*** Opening Excerpted records ***

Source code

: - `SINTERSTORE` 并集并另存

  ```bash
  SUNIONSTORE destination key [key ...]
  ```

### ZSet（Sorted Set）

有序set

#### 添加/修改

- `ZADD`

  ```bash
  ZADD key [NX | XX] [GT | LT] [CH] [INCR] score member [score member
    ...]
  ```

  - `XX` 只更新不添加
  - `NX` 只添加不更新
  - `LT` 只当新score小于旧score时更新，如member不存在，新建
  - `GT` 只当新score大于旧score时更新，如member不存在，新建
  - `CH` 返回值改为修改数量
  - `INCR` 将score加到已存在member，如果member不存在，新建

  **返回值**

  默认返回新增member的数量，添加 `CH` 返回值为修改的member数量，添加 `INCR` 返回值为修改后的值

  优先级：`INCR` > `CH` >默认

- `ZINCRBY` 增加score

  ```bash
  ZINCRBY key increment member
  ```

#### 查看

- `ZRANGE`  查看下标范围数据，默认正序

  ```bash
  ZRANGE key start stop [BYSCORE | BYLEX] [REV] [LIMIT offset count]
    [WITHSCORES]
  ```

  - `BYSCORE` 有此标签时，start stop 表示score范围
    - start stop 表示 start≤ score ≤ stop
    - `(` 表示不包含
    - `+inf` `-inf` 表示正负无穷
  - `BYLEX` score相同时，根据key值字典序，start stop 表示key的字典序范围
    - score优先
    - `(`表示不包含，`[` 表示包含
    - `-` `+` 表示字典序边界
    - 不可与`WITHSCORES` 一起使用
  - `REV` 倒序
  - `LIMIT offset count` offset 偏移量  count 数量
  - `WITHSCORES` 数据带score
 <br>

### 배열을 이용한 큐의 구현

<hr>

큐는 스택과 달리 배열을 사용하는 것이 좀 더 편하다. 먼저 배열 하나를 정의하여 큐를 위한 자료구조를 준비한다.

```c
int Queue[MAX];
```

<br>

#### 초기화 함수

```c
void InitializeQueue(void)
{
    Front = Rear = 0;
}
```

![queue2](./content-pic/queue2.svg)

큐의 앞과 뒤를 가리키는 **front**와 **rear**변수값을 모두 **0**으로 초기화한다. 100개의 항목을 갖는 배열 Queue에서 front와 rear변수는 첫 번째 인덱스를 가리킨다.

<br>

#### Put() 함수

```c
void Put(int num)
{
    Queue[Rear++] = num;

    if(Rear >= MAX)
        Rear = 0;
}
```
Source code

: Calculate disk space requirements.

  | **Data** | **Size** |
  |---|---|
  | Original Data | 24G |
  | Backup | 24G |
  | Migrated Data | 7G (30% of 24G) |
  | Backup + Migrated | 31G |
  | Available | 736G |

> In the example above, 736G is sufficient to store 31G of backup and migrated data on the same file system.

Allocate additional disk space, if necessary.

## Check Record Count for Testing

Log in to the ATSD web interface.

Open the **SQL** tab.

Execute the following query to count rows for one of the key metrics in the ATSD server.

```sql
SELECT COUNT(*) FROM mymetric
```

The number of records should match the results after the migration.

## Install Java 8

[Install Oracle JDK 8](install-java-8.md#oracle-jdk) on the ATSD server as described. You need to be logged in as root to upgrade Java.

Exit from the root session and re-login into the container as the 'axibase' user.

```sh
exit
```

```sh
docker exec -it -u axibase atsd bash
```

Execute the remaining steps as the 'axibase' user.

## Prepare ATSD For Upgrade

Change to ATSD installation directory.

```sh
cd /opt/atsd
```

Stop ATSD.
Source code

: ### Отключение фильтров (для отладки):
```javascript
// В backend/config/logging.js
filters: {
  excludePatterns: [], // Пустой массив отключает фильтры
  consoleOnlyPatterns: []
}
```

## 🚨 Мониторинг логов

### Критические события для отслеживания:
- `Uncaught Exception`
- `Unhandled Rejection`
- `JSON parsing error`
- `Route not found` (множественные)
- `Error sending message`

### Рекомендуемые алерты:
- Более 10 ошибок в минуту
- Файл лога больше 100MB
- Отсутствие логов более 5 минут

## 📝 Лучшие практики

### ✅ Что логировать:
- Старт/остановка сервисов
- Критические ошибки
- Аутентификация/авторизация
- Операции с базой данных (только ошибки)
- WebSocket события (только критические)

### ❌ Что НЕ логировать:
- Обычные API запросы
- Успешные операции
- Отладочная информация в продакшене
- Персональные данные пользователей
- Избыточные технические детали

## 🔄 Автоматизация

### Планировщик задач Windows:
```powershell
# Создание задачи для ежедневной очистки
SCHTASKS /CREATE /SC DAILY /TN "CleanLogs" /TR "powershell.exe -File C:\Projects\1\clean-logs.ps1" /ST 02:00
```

*** Closing Excerpted records ***

Your answer should be the records above, set down exactly.

Source code

: - `SINTERSTORE` 并集并另存

  ```bash
  SUNIONSTORE destination key [key ...]
  ```

### ZSet（Sorted Set）

有序set

#### 添加/修改

- `ZADD`

  ```bash
  ZADD key [NX | XX] [GT | LT] [CH] [INCR] score member [score member
    ...]
  ```

  - `XX` 只更新不添加
  - `NX` 只添加不更新
  - `LT` 只当新score小于旧score时更新，如member不存在，新建
  - `GT` 只当新score大于旧score时更新，如member不存在，新建
  - `CH` 返回值改为修改数量
  - `INCR` 将score加到已存在member，如果member不存在，新建

  **返回值**

  默认返回新增member的数量，添加 `CH` 返回值为修改的member数量，添加 `INCR` 返回值为修改后的值

  优先级：`INCR` > `CH` >默认

- `ZINCRBY` 增加score

  ```bash
  ZINCRBY key increment member
  ```

#### 查看

- `ZRANGE`  查看下标范围数据，默认正序

  ```bash
  ZRANGE key start stop [BYSCORE | BYLEX] [REV] [LIMIT offset count]
    [WITHSCORES]
  ```

  - `BYSCORE` 有此标签时，start stop 表示score范围
    - start stop 表示 start≤ score ≤ stop
    - `(` 表示不包含
    - `+inf` `-inf` 表示正负无穷
  - `BYLEX` score相同时，根据key值字典序，start stop 表示key的字典序范围
    - score优先
    - `(`表示不包含，`[` 表示包含
    - `-` `+` 表示字典序边界
    - 不可与`WITHSCORES` 一起使用
  - `REV` 倒序
  - `LIMIT offset count` offset 偏移量  count 数量
  - `WITHSCORES` 数据带score
 <br>

### 배열을 이용한 큐의 구현

<hr>

큐는 스택과 달리 배열을 사용하는 것이 좀 더 편하다. 먼저 배열 하나를 정의하여 큐를 위한 자료구조를 준비한다.

```c
int Queue[MAX];
```

<br>

#### 초기화 함수

```c
void InitializeQueue(void)
{
    Front = Rear = 0;
}
```

![queue2](./content-pic/queue2.svg)

큐의 앞과 뒤를 가리키는 **front**와 **rear**변수값을 모두 **0**으로 초기화한다. 100개의 항목을 갖는 배열 Queue에서 front와 rear변수는 첫 번째 인덱스를 가리킨다.

<br>

#### Put() 함수

```c
void Put(int num)
{
    Queue[Rear++] = num;

    if(Rear >= MAX)
        Rear = 0;
}
```
Source code

: Calculate disk space requirements.

  | **Data** | **Size** |
  |---|---|
  | Original Data | 24G |
  | Backup | 24G |
  | Migrated Data | 7G (30% of 24G) |
  | Backup + Migrated | 31G |
  | Available | 736G |

> In the example above, 736G is sufficient to store 31G of backup and migrated data on the same file system.

Allocate additional disk space, if necessary.

## Check Record Count for Testing

Log in to the ATSD web interface.

Open the **SQL** tab.

Execute the following query to count rows for one of the key metrics in the ATSD server.

```sql
SELECT COUNT(*) FROM mymetric
```

The number of records should match the results after the migration.

## Install Java 8

[Install Oracle JDK 8](install-java-8.md#oracle-jdk) on the ATSD server as described. You need to be logged in as root to upgrade Java.

Exit from the root session and re-login into the container as the 'axibase' user.

```sh
exit
```

```sh
docker exec -it -u axibase atsd bash
```

Execute the remaining steps as the 'axibase' user.

## Prepare ATSD For Upgrade

Change to ATSD installation directory.

```sh
cd /opt/atsd
```

Stop ATSD.
Source code

: ### Отключение фильтров (для отладки):
```javascript
// В backend/config/logging.js
filters: {
  excludePatterns: [], // Пустой массив отключает фильтры
  consoleOnlyPatterns: []
}
```

## 🚨 Мониторинг логов

### Критические события для отслеживания:
- `Uncaught Exception`
- `Unhandled Rejection`
- `JSON parsing error`
- `Route not found` (множественные)
- `Error sending message`

### Рекомендуемые алерты:
- Более 10 ошибок в минуту
- Файл лога больше 100MB
- Отсутствие логов более 5 минут

## 📝 Лучшие практики

### ✅ Что логировать:
- Старт/остановка сервисов
- Критические ошибки
- Аутентификация/авторизация
- Операции с базой данных (только ошибки)
- WebSocket события (только критические)

### ❌ Что НЕ логировать:
- Обычные API запросы
- Успешные операции
- Отладочная информация в продакшене
- Персональные данные пользователей
- Избыточные технические детали

## 🔄 Автоматизация

### Планировщик задач Windows:
```powershell
# Создание задачи для ежедневной очистки
SCHTASKS /CREATE /SC DAILY /TN "CleanLogs" /TR "powershell.exe -File C:\Projects\1\clean-logs.ps1" /ST 02:00
```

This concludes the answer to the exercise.